But you’ve been here before. You’ve been this close to the title, and have never worn the belt of achievement. You’ve seen it up close, touched it with your greedy, deprived little fingers, but it was never yours. So now you wait for the other shoe to drop, the way it always has in the past. And when that thud comes, it’s anything but reassuring. You try to see it as a new beginning, as freedom from the slavery of just not knowing. That it’s an end should serve as some relief. But you can’t help feeling that it’s a small death of sorts, the end of something, the curtailing of possibility, the decapitation of hope.

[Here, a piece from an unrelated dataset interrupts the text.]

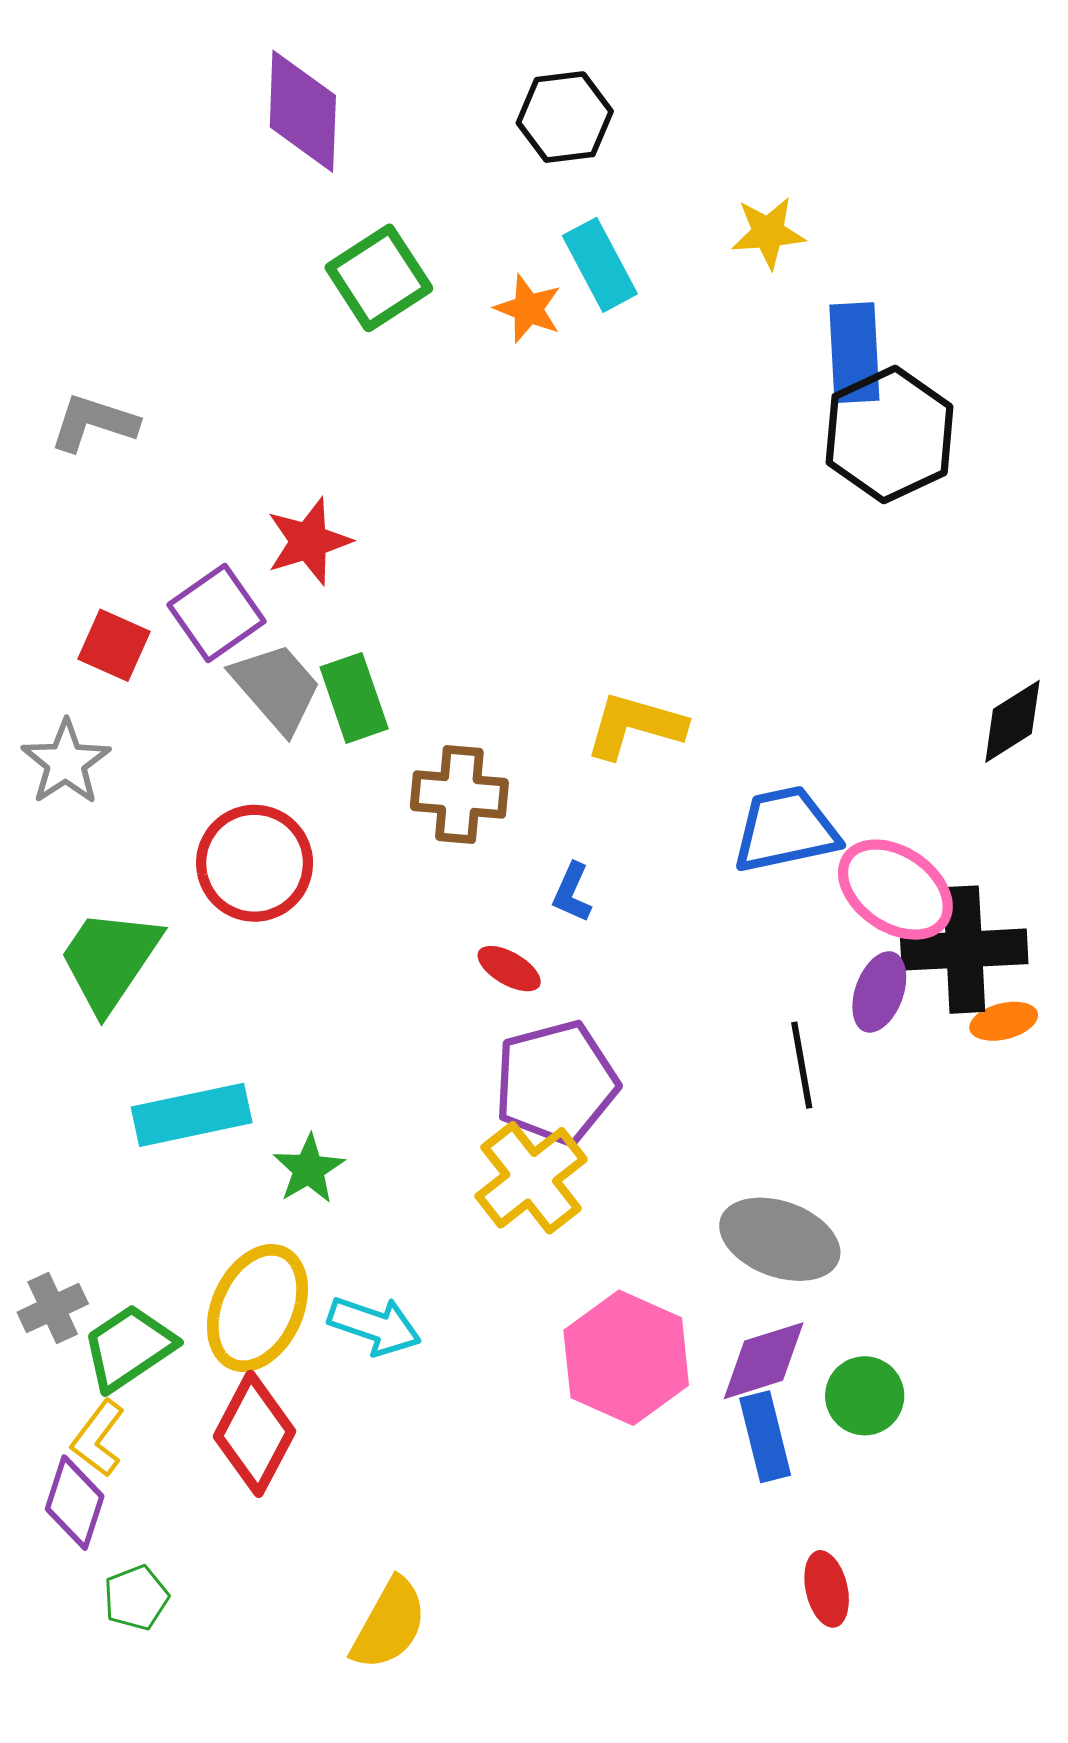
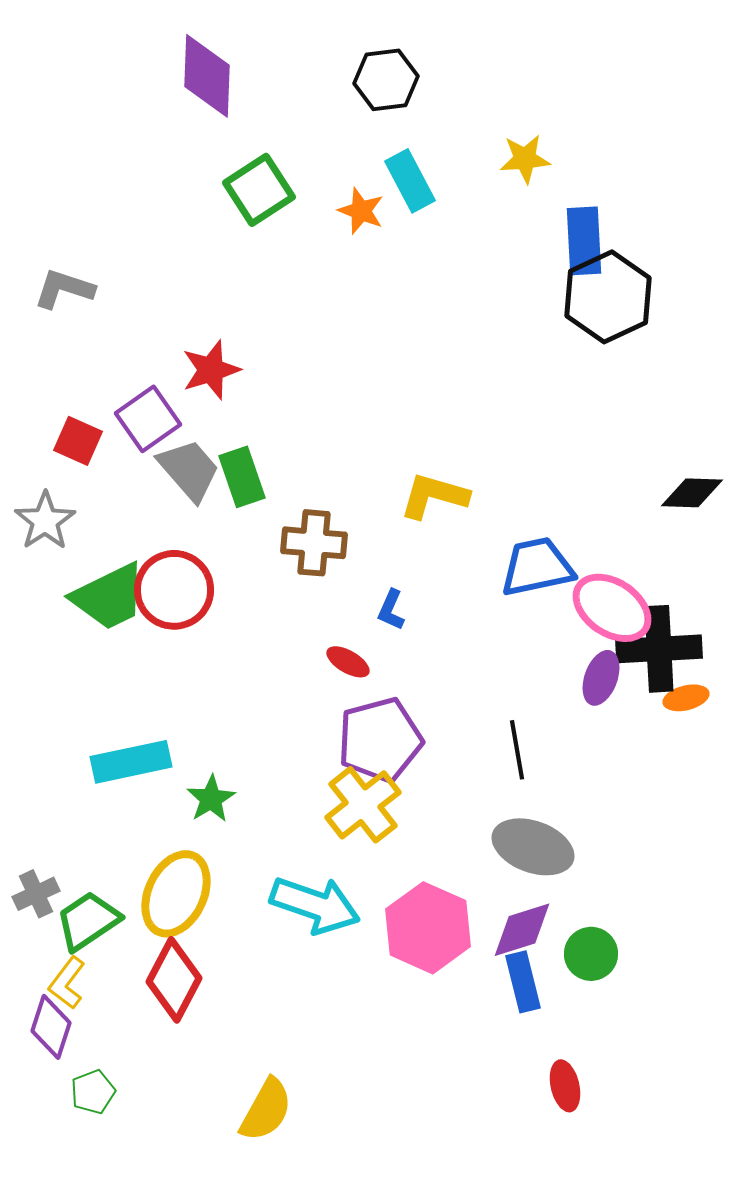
black diamond: (1012, 721) -> (692, 493), turned 34
green trapezoid: (110, 960) -> (109, 597), moved, turned -150
black line: (802, 1065) -> (517, 750), moved
cyan arrow: (375, 1326) -> (315, 905), moved, size x1.4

You hear it spoken, as you have many times before. It never sounds good. But now, repeated ad nauseum by voices of various timbres over decades, it sounds somehow sinister, as if hissed with a forked tongue, even though the word itself should be a badge of honor.

Is there anything more important? Use of the word in proper context is a compliment like no other. When meant, truly heartfelt, it conveys the deepest respect. It’s an acknowledgment of greatness, of affection and honor. It designates you as special. It separates you from the herd, brands you with a special marker, binds you to the speaker through public accolades of your importance.

And yet, every time you hear it, your disappointment overwhelms you, obliterating the positives. As the syllable rings in your ears, the only thing it sounds like is failure.